TAX - OREGON

Seneca Sustainable Energy, LLC v. Department of Revenue

Supreme Court of Oregon - November 8, 2018 - 363 Or. 782 - 429 P.3d 360

Taxpayer brought action challenging Department of Revenue’s determination as to its industrial property’s real market value, the assessor’s notation of the assessed value on the assessment roll, and enterprise zone’s sponsor’s imposition of a public benefit contribution.

Following bench trial, the Tax Court issued opinion setting the real market value of taxpayer’s electric cogeneration facility at $38.2 million and $19.1 million for two tax years. The Department appealed.

The Supreme Court of Oregon held that:

Taxpayer’s claims, which challenged the Department of Revenue’s determination as to its electric cogeneration facility’s real market value, the assessor’s notation of the assessed value on the assessment roll, and enterprise zone’s sponsor’s imposition of a public benefit contribution, all fell within the sole, exclusive, and final judicial authority of the Tax Court, regardless of whether or not the facility was exempt from taxation during the years at issue; taxpayer was subject to taxation, irrespective of whether it owed any taxes in a given year, all the statutes that related to taxpayer’s claims bore on tax liability, the first arising out of the Department’s obligation to determine real market value for industrial properties, and the second arising out of the assessor’s obligation to ensure that the tax rolls accurately reflected assessed values, and at all material times, taxpayer was paying property taxes on the real property underlying its electric cogeneration facility.

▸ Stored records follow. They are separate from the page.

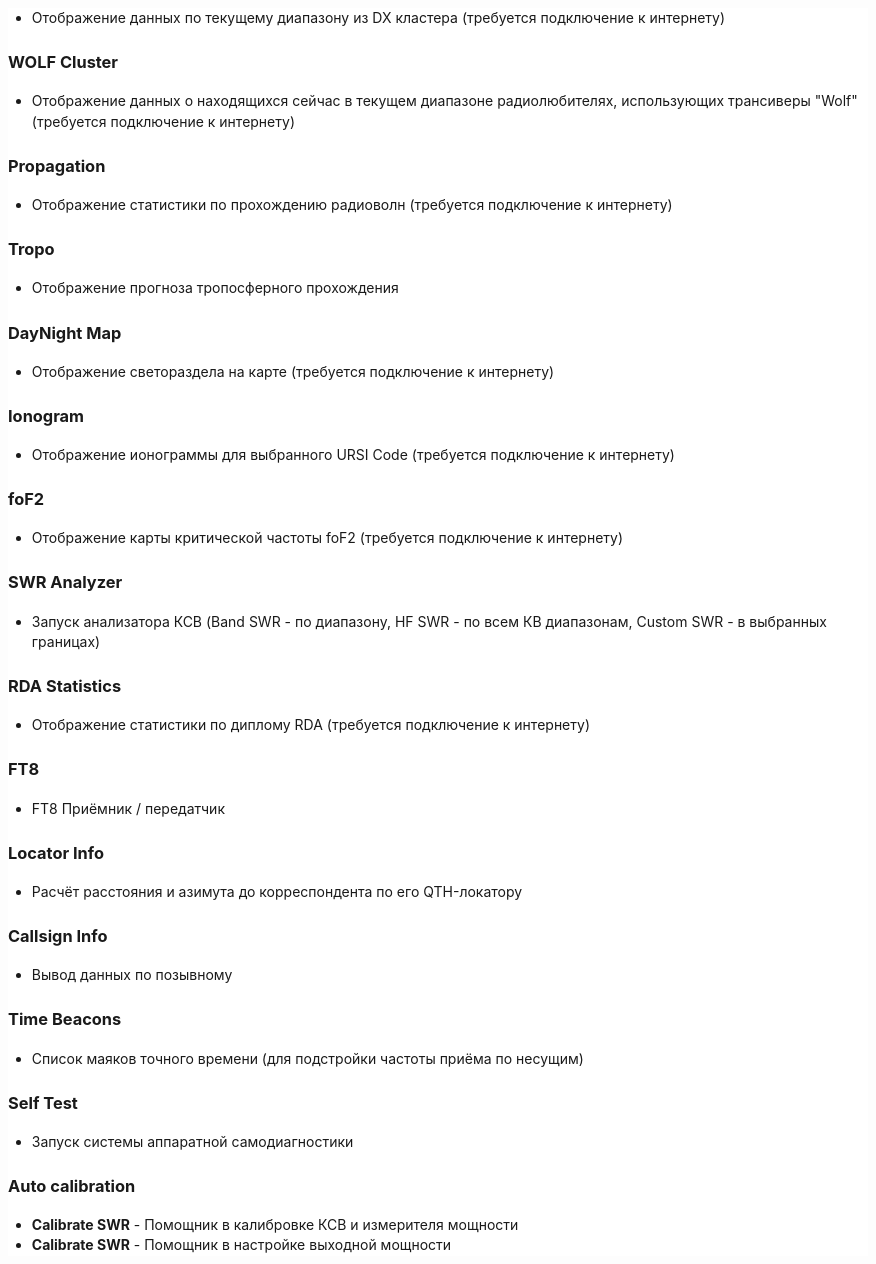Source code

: * Отображение данных по текущему диапазону из DX кластера (требуется подключение к интернету)

### WOLF Cluster 

* Отображение данных о находящихся сейчас в текущем диапазоне радиолюбителях, использующих трансиверы "Wolf" (требуется подключение к интернету)

### Propagation 

* Отображение статистики по прохождению радиоволн (требуется подключение к интернету)

### Tropo 

* Отображение прогноза тропосферного прохождения

### DayNight Map 

* Отображение светораздела на карте (требуется подключение к интернету)

### Ionogram 

* Отображение ионограммы для выбранного URSI Code (требуется подключение к интернету)

### foF2 

* Отображение карты критической частоты foF2 (требуется подключение к интернету)

### SWR Analyzer

* Запуск анализатора КСВ (Band SWR - по диапазону, HF SWR - по всем КВ диапазонам, Custom SWR - в выбранных границах)

### RDA Statistics 

* Отображение статистики по диплому RDA (требуется подключение к интернету)

### FT8

* FT8 Приёмник / передатчик

### Locator Info

* Расчёт расстояния и азимута до корреспондента по его QTH-локатору

### Callsign Info

* Вывод данных по позывному

### Time Beacons

* Список маяков точного времени (для подстройки частоты приёма по несущим)

### Self Test

* Запуск системы аппаратной самодиагностики


### Auto calibration

* **Calibrate SWR** - Помощник в калибровке КСВ и измерителя мощности
* **Calibrate SWR** - Помощник в настройке выходной мощности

Taxpayer was aggrieved by Department of Revenue’s erroneous real market value determination with regard to taxpayer’s electric cogeneration facility, and because the erroneous act affected taxpayer and its property, taxpayer had standing to challenge that determination in the Tax Court; taxpayer alleged a wrong, the erroneous real market value determination, as well as a private interest that was different from that of the general public, the imposition of an excessive public benefit contribution directly resulting from that erroneous determination, along with an attendant increase in property taxes.

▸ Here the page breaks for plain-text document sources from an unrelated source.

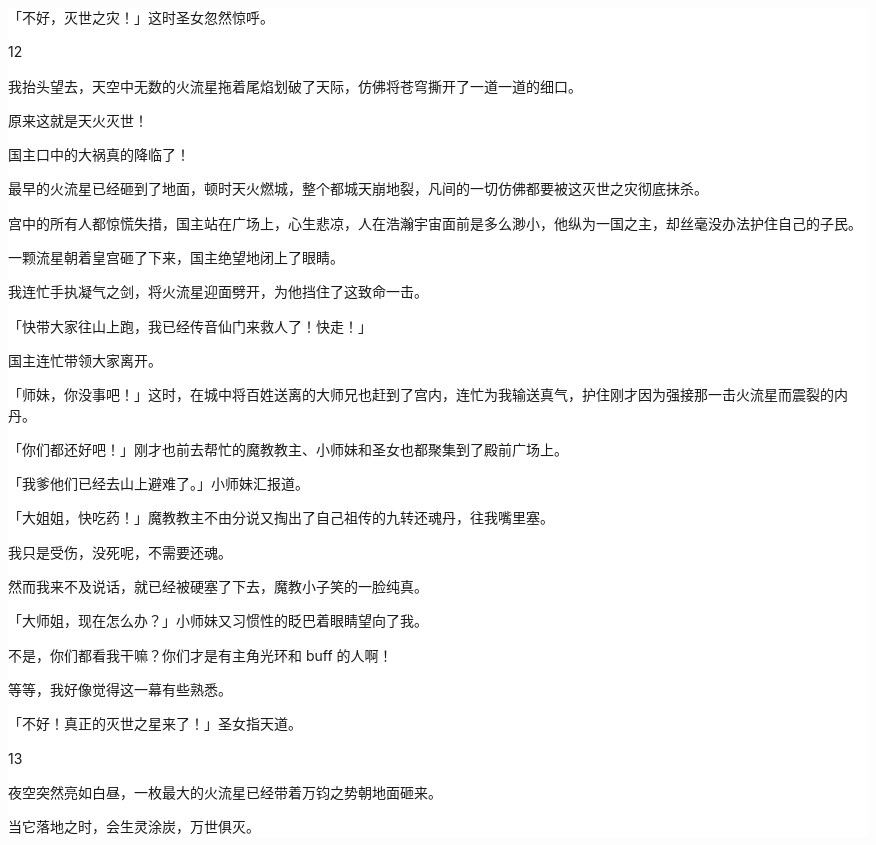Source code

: 
「不好，灭世之灾！」这时圣女忽然惊呼。


12


我抬头望去，天空中无数的火流星拖着尾焰划破了天际，仿佛将苍穹撕开了一道一道的细口。


原来这就是天火灭世！


国主口中的大祸真的降临了！


最早的火流星已经砸到了地面，顿时天火燃城，整个都城天崩地裂，凡间的一切仿佛都要被这灭世之灾彻底抹杀。


宫中的所有人都惊慌失措，国主站在广场上，心生悲凉，人在浩瀚宇宙面前是多么渺小，他纵为一国之主，却丝毫没办法护住自己的子民。


一颗流星朝着皇宫砸了下来，国主绝望地闭上了眼睛。


我连忙手执凝气之剑，将火流星迎面劈开，为他挡住了这致命一击。


「快带大家往山上跑，我已经传音仙门来救人了！快走！」


国主连忙带领大家离开。


「师妹，你没事吧！」这时，在城中将百姓送离的大师兄也赶到了宫内，连忙为我输送真气，护住刚才因为强接那一击火流星而震裂的内丹。


「你们都还好吧！」刚才也前去帮忙的魔教教主、小师妹和圣女也都聚集到了殿前广场上。


「我爹他们已经去山上避难了。」小师妹汇报道。


「大姐姐，快吃药！」魔教教主不由分说又掏出了自己祖传的九转还魂丹，往我嘴里塞。


我只是受伤，没死呢，不需要还魂。


然而我来不及说话，就已经被硬塞了下去，魔教小子笑的一脸纯真。


「大师姐，现在怎么办？」小师妹又习惯性的眨巴着眼睛望向了我。


不是，你们都看我干嘛？你们才是有主角光环和 buff 的人啊！


等等，我好像觉得这一幕有些熟悉。


「不好！真正的灭世之星来了！」圣女指天道。


13


夜空突然亮如白昼，一枚最大的火流星已经带着万钧之势朝地面砸来。


当它落地之时，会生灵涂炭，万世俱灭。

Evidence was insufficient to support Department of Revenue’s real market value determination with regard to taxpayer’s electric cogeneration facility for the tax year in question; the Department’s appraiser relied on a power purchase agreement that provided taxpayer with revenues significantly in excess of what a purchaser of the property on the assessment dates would have been able to negotiate for, for electricity, capacity, and renewable energy credits (REC), and erroneously considered intangible assets by valuing taxpayer’s entire property and business under the income approach, subtracting only an amount for working capital.